#### [REQUIREMENT]
Please return, unchanged, every line from the start of the records through the line that contains "efforçons de fournir".

══ THE INPUT

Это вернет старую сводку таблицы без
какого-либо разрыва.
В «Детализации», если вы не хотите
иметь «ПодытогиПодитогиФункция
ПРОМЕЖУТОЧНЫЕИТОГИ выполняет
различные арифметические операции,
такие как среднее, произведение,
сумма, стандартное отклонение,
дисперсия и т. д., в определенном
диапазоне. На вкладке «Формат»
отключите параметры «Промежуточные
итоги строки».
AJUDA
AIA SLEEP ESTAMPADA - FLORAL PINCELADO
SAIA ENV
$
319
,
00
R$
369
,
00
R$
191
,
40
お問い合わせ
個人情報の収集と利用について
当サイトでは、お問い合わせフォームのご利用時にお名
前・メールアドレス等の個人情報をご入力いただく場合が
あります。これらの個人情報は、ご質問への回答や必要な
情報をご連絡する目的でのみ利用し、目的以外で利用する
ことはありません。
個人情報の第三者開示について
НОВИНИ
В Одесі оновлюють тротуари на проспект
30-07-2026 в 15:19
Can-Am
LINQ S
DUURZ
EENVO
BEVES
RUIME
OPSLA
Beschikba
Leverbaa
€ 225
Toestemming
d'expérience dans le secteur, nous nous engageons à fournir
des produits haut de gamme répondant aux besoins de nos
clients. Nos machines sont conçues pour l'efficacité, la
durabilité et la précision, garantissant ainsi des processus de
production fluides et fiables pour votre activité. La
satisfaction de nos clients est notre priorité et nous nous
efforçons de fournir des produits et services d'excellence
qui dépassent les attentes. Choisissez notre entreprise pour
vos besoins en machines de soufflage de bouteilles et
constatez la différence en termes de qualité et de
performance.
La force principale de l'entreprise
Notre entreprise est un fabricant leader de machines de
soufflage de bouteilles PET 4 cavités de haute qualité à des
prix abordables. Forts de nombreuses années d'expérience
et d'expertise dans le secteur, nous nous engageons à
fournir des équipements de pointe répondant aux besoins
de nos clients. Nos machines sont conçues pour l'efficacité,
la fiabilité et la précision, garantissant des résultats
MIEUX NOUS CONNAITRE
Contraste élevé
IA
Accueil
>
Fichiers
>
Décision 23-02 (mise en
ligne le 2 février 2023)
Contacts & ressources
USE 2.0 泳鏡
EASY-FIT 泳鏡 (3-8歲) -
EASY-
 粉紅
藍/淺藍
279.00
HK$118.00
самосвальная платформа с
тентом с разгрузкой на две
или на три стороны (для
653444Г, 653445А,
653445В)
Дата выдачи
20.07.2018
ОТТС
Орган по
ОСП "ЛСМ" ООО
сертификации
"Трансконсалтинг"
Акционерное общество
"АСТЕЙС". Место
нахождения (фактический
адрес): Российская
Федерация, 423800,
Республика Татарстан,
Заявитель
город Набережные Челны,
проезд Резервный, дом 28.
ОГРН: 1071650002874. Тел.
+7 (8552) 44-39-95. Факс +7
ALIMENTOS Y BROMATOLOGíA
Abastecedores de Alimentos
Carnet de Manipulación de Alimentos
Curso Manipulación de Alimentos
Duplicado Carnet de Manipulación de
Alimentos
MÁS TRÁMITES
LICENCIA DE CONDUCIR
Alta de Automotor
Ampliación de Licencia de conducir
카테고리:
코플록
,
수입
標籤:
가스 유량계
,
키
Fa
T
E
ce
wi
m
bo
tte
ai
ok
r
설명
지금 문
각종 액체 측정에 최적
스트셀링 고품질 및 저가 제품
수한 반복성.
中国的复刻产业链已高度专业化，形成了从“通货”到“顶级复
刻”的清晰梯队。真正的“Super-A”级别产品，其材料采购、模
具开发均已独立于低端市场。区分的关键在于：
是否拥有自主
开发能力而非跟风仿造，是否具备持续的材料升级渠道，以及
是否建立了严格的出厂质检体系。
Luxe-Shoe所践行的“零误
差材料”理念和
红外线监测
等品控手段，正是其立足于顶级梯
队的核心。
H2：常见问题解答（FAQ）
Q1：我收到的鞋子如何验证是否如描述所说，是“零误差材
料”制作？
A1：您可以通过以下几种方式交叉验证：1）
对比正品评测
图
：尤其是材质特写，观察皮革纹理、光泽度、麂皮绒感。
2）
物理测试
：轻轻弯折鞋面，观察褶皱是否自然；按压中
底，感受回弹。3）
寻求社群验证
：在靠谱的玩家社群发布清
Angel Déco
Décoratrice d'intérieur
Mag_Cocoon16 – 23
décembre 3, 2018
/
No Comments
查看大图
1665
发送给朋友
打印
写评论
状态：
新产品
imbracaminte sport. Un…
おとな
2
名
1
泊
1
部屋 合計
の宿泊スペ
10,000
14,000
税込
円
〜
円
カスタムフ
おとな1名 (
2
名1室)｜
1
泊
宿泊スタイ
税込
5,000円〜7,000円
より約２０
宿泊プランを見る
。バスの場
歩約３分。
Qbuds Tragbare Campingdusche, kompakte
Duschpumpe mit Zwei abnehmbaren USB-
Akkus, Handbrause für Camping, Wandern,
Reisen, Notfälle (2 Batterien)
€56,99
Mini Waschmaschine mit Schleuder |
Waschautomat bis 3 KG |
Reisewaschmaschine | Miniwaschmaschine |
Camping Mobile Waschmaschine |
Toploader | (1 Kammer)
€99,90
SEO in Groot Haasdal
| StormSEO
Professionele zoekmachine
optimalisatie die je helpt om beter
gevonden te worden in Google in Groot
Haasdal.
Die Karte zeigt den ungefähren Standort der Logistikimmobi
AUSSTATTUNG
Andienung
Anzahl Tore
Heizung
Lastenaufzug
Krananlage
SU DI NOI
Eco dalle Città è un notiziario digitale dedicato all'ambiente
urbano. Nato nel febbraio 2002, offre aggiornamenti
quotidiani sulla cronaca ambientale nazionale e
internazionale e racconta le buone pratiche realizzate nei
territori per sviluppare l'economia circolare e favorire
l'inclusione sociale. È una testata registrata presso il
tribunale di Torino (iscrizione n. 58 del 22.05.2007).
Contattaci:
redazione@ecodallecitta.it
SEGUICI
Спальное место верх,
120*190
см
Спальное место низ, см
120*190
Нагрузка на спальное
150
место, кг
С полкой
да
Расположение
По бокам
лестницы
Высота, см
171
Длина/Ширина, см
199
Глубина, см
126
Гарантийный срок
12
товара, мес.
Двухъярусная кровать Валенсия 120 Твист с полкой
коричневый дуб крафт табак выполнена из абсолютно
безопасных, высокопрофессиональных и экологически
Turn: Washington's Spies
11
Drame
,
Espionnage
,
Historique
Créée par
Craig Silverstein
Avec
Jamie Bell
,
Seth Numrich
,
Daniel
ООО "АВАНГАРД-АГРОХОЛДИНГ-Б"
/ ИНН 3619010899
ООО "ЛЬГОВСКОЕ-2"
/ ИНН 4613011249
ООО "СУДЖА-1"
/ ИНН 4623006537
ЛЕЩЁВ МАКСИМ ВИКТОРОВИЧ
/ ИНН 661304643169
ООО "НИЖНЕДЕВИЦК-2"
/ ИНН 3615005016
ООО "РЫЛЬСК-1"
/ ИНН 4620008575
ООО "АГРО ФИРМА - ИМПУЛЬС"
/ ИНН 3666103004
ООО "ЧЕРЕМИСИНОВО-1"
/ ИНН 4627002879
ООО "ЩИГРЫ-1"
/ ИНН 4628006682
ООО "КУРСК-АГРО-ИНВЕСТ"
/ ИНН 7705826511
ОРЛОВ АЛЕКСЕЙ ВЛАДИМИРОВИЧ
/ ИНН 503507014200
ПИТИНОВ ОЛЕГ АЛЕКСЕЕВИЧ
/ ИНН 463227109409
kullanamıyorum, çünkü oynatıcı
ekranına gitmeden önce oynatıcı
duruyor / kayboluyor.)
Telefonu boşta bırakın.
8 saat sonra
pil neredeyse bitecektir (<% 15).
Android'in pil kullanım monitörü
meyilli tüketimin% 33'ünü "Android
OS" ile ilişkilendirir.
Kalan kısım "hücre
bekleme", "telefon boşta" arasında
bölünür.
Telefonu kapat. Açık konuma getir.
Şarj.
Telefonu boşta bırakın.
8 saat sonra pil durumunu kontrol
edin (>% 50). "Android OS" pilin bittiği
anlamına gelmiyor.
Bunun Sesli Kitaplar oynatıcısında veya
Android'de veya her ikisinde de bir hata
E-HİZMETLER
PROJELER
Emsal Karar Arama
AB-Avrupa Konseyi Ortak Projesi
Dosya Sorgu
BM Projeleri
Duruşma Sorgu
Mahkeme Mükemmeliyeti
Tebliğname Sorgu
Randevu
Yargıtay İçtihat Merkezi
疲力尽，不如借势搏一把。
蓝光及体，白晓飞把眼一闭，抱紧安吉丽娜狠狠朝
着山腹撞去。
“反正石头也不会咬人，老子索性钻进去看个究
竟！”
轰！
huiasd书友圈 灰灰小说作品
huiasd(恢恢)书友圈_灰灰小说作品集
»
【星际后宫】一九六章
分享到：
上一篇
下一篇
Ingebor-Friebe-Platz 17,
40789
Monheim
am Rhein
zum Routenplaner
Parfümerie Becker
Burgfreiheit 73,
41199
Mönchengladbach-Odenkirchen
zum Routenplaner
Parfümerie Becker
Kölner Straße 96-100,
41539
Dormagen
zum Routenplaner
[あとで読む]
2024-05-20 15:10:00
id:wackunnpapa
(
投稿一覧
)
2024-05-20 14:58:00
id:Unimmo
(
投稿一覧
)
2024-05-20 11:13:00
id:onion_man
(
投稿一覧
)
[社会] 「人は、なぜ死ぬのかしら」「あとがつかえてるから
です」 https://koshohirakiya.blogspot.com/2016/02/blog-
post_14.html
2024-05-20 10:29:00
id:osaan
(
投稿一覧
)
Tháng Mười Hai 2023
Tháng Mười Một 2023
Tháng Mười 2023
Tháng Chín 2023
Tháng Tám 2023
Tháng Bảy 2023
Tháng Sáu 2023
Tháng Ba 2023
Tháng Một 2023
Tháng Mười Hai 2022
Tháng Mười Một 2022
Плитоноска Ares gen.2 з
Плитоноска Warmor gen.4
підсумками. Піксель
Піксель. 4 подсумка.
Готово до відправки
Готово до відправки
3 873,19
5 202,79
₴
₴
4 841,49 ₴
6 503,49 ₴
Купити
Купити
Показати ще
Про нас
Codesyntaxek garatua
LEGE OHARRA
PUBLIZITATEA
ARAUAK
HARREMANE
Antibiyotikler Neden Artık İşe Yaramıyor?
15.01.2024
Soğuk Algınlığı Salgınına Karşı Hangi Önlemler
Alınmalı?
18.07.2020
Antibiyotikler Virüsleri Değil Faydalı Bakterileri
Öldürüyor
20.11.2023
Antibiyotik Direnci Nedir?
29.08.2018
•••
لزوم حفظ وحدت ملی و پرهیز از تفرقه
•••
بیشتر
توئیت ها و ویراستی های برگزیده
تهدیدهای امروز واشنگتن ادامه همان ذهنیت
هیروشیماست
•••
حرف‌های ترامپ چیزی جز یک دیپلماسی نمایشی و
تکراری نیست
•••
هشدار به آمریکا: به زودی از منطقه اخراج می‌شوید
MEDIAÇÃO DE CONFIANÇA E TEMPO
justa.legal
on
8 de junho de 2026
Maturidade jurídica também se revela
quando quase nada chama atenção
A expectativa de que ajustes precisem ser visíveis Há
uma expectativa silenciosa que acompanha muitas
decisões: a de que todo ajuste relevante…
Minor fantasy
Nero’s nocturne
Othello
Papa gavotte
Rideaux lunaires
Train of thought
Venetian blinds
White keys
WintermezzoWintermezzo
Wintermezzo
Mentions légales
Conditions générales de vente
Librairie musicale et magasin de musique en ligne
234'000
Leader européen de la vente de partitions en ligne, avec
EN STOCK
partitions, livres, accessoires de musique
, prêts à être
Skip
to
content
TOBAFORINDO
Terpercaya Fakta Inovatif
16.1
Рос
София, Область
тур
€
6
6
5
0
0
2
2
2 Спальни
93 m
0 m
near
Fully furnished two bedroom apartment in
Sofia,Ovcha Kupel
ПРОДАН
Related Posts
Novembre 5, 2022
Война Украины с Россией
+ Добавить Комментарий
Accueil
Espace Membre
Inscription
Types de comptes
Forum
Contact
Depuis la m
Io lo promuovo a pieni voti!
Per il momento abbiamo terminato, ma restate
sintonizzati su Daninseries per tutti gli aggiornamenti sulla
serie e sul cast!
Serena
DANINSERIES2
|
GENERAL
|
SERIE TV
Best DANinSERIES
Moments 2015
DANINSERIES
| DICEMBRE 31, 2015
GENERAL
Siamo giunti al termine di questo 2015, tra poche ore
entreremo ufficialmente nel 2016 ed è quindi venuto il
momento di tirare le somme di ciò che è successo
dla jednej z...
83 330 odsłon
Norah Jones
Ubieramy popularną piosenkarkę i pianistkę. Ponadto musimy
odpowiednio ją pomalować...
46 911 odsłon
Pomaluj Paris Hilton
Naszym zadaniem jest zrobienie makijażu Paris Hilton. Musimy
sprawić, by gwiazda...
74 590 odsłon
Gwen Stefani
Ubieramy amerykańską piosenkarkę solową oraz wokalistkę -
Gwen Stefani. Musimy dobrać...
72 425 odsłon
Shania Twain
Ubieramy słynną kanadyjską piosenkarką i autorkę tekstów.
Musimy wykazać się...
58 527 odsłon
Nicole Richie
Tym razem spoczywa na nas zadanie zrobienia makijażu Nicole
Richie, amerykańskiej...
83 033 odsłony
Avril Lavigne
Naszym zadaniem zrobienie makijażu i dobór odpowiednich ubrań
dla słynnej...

════

#### [REPLY TO THE EXERCISE]
Это вернет старую сводку таблицы без
какого-либо разрыва.
В «Детализации», если вы не хотите
иметь «ПодытогиПодитогиФункция
ПРОМЕЖУТОЧНЫЕИТОГИ выполняет
различные арифметические операции,
такие как среднее, произведение,
сумма, стандартное отклонение,
дисперсия и т. д., в определенном
диапазоне. На вкладке «Формат»
отключите параметры «Промежуточные
итоги строки».
AJUDA
AIA SLEEP ESTAMPADA - FLORAL PINCELADO
SAIA ENV
$
319
,
00
R$
369
,
00
R$
191
,
40
お問い合わせ
個人情報の収集と利用について
当サイトでは、お問い合わせフォームのご利用時にお名
前・メールアドレス等の個人情報をご入力いただく場合が
あります。これらの個人情報は、ご質問への回答や必要な
情報をご連絡する目的でのみ利用し、目的以外で利用する
ことはありません。
個人情報の第三者開示について
НОВИНИ
В Одесі оновлюють тротуари на проспект
30-07-2026 в 15:19
Can-Am
LINQ S
DUURZ
EENVO
BEVES
RUIME
OPSLA
Beschikba
Leverbaa
€ 225
Toestemming
d'expérience dans le secteur, nous nous engageons à fournir
des produits haut de gamme répondant aux besoins de nos
clients. Nos machines sont conçues pour l'efficacité, la
durabilité et la précision, garantissant ainsi des processus de
production fluides et fiables pour votre activité. La
satisfaction de nos clients est notre priorité et nous nous
efforçons de fournir des produits et services d'excellence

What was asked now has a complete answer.